Sur la loi applicable
Le contrat en cause est un contrat de louage d'immeuble ou d'occupation d'un logement. Il est, dès lors, soumis aux principes issus de la loi n° 89-462 du 6 juillet 1989 modifiée dont les dispositions sont d'ordre public et doivent donc être appliquées d'office par le juge.
Sur la recevabilité de l’action en résiliation
En l'espèce, Mme [A] [E] justifie avoir saisi la commission de coordination des actions de prévention des expulsions locatives le 23 octobre 2025, soit plus de deux mois avant la délivrance de l'assignation le 06 janvier 2026 pour M. [F] [R] et le 8 janvier 2026 pour Mme [U] [C], conformément aux dispositions de l'article 24 II de la loi n°89-462 du 6 juillet 1989.
Au surplus, Mme [A] [E] justifie avoir notifié au préfet du Nord le 08 janvier 2026 l’assignation visant à obtenir l’expulsion, soit plus de six semaines avant la date de l'audience du 10 avril 2026, conformément aux dispositions de l'article 24 III et IV de la loi n°89-462 du 6 juillet 1989 dans sa rédaction issue de la loi n°2023-668 du 27 juillet 2023.

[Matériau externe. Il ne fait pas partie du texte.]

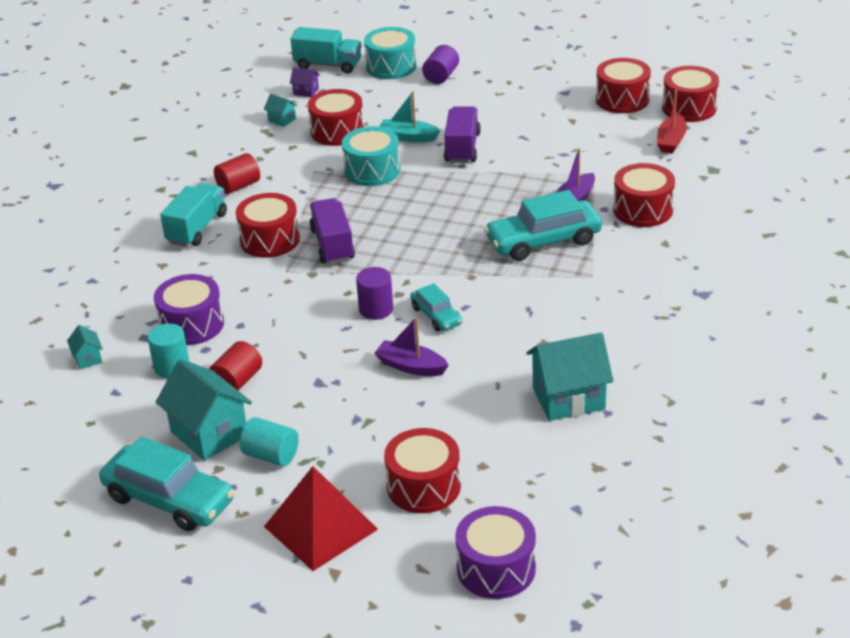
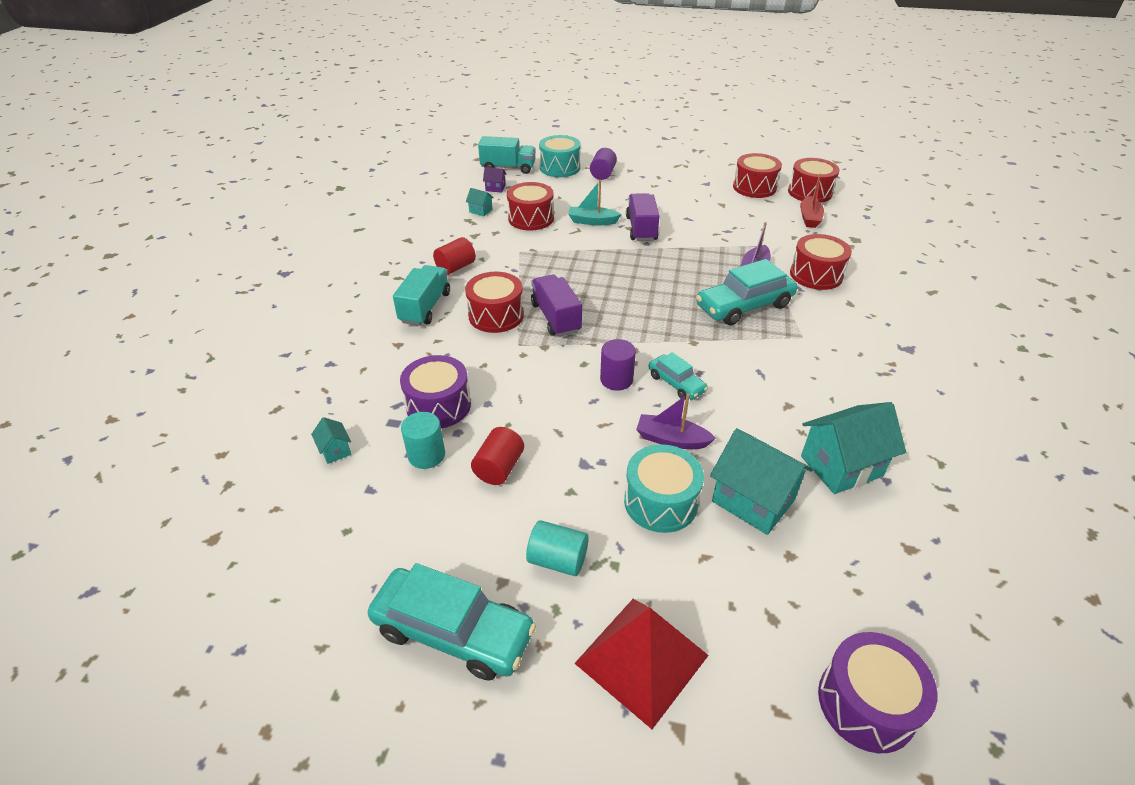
camera: 10 degrees left, 5 degrees up
turquoise house [156,359,252,461] -> turquoise house moved to [710,428,813,535]
turquoise drum [342,126,401,186] -> turquoise drum moved to [624,444,704,533]
red drum [384,428,461,513] -> none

L’action en résiliation du bail est donc recevable.
Sur la résiliation du bail et d’expulsion
En application de l’article 834 du code de procédure civile, dans tous les cas d'urgence, le président du tribunal judiciaire ou le juge des contentieux de la protection dans les limites de sa compétence, peuvent ordonner en référé toutes les mesures qui ne se heurtent à aucune contestation sérieuse ou que justifie l'existence d'un différend.

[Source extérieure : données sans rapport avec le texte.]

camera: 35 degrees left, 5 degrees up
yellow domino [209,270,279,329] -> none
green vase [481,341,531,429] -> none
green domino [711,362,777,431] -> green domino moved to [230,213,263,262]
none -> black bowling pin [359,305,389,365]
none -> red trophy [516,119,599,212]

En application de l’article 835, alinéa 1, du code de procédure civile, le juge des contentieux de la protection dans les limites de sa compétence peut toujours, même en présence d'une contestation sérieuse, prescrire en référé les mesures conservatoires ou de remise en état qui s'imposent, soit pour prévenir un dommage imminent, soit pour faire cesser un trouble manifestement illicite.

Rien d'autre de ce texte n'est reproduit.